A senior Iranian lawmaker says Tehran will make the final decision about the West's call for holding negotiations with the Islamic Republic on its nuclear program, Press TV reported.
"The West has called for holding talks with Tehran and the Iranian officials will make the decision about the issue," spokesman for the National Security and Foreign Policy Commission of Iran's Parliament (Majlis) Kazem Jalali said on Sunday.
He stressed that talks would definitely be constructive should be fair and purposeful and protect Iran's nuclear rights, Mehr News Agency reported.
Jalali said that after the UN Security Council imposed the fourth round of sanctions resolution against Iran in June, member states of P5+1 - Russia, China, France, Britain, the US and Germany - raised the issue of holding talks with Iran.
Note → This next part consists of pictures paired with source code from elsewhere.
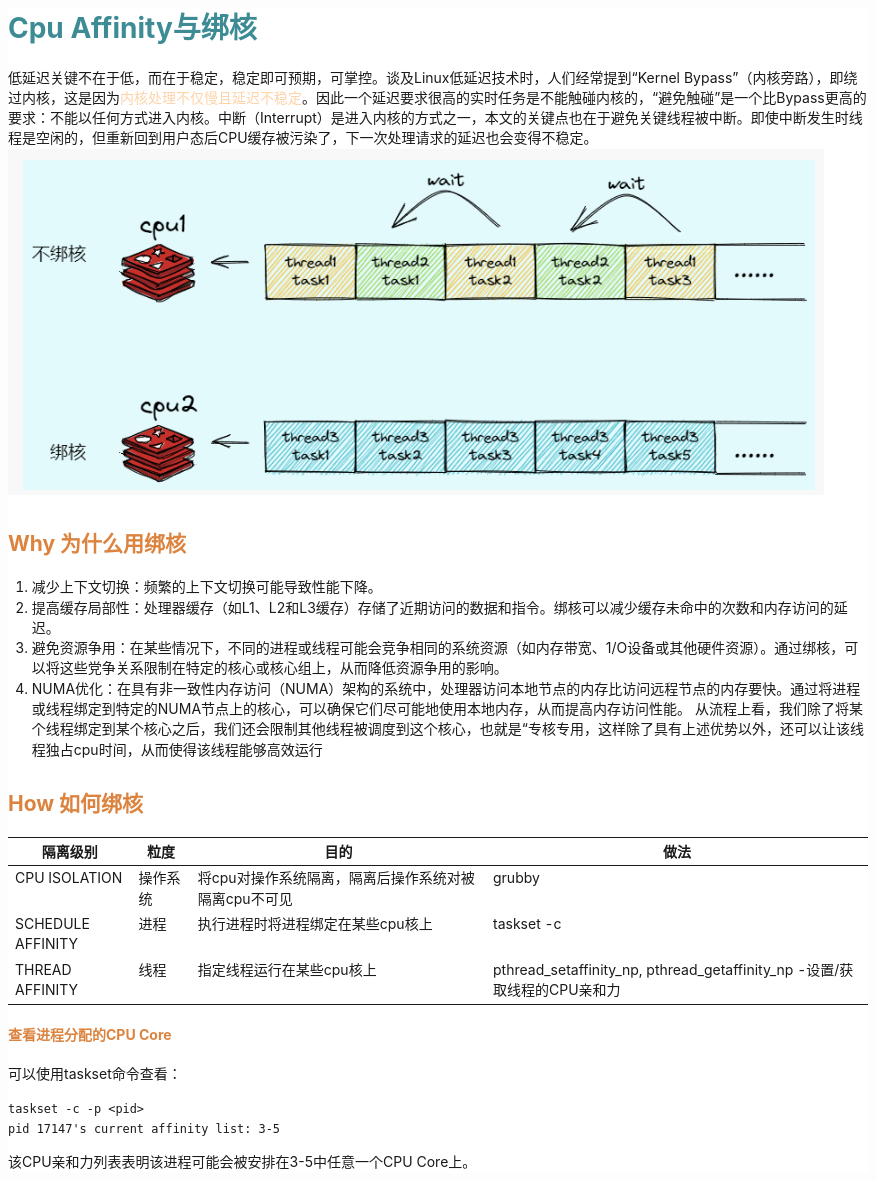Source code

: # <font  color='3d8c95'>Cpu Affinity与绑核</font>
低延迟关键不在于低，而在于稳定，稳定即可预期，可掌控。谈及Linux低延迟技术时，人们经常提到“Kernel Bypass”（内核旁路），即绕过内核，这是因为<font  color='fed3a8'>内核处理不仅慢且延迟不稳定</font>。因此一个延迟要求很高的实时任务是不能触碰内核的，“避免触碰”是一个比Bypass更高的要求：不能以任何方式进入内核。中断（Interrupt）是进入内核的方式之一，本文的关键点也在于避免关键线程被中断。即使中断发生时线程是空闲的，但重新回到用户态后CPU缓存被污染了，下一次处理请求的延迟也会变得不稳定。
![alt text](assets/images/bindCpu_or_not.png)

## <font  color='dc843f'>Why 为什么用绑核</font>
1. 减少上下文切换：频繁的上下文切换可能导致性能下降。
2. 提高缓存局部性：处理器缓存（如L1、L2和L3缓存）存储了近期访问的数据和指令。绑核可以减少缓存未命中的次数和内存访问的延迟。
3. 避免资源争用：在某些情况下，不同的进程或线程可能会竞争相同的系统资源（如内存带宽、1/O设备或其他硬件资源）。通过绑核，可以将这些党争关系限制在特定的核心或核心组上，从而降低资源争用的影响。
4. NUMA优化：在具有非一致性内存访问（NUMA）架构的系统中，处理器访问本地节点的内存比访问远程节点的内存要快。通过将进程或线程绑定到特定的NUMA节点上的核心，可以确保它们尽可能地使用本地内存，从而提高内存访问性能。
从流程上看，我们除了将某个线程绑定到某个核心之后，我们还会限制其他线程被调度到这个核心，也就是“专核专用，这样除了具有上述优势以外，还可以让该线程独占cpu时间，从而使得该线程能够高效运行

## <font  color='dc843f'>How 如何绑核</font>
| 隔离级别          | 粒度     | 目的                                                 | 做法                                                                     |
| ----------------- | -------- | ---------------------------------------------------- | ------------------------------------------------------------------------ |
| CPU ISOLATION     | 操作系统 | 将cpu对操作系统隔离，隔离后操作系统对被隔离cpu不可见 | grubby                                                                   |
| SCHEDULE AFFINITY | 进程     | 执行进程时将进程绑定在某些cpu核上                    | taskset -c                                                               |
| THREAD AFFINITY   | 线程     | 指定线程运行在某些cpu核上                            | pthread_setaffinity_np, pthread_getaffinity_np -设置/获取线程的CPU亲和力 |

#### <font color="dc843f">查看进程分配的CPU Core</font>
可以使用taskset命令查看：
```
taskset -c -p <pid>
pid 17147's current affinity list: 3-5
```
该CPU亲和力列表表明该进程可能会被安排在3-5中任意一个CPU Core上。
"They are still calling for negotiations with Iran," he added.
The remarks came after Iranian Parliament Speaker Ali Larijani said earlier in the day Tehran has never refused nuclear talks with the West.
"Iran had earlier raised the issue of negotiations on the nuclear case within the framework of P5+1 or the Vienna group," Larijani said.
The Untied States and its Western allies accuse Iran of seeking nuclear weapons, pressuring Tehran into abandoning its uranium enrichment program.
Iran has rejected the allegations, arguing that as a signatory to the Nuclear Non-Proliferation Treaty, it is entitled to continue its enrichment program under the full supervision of the International Atomic Energy Agency.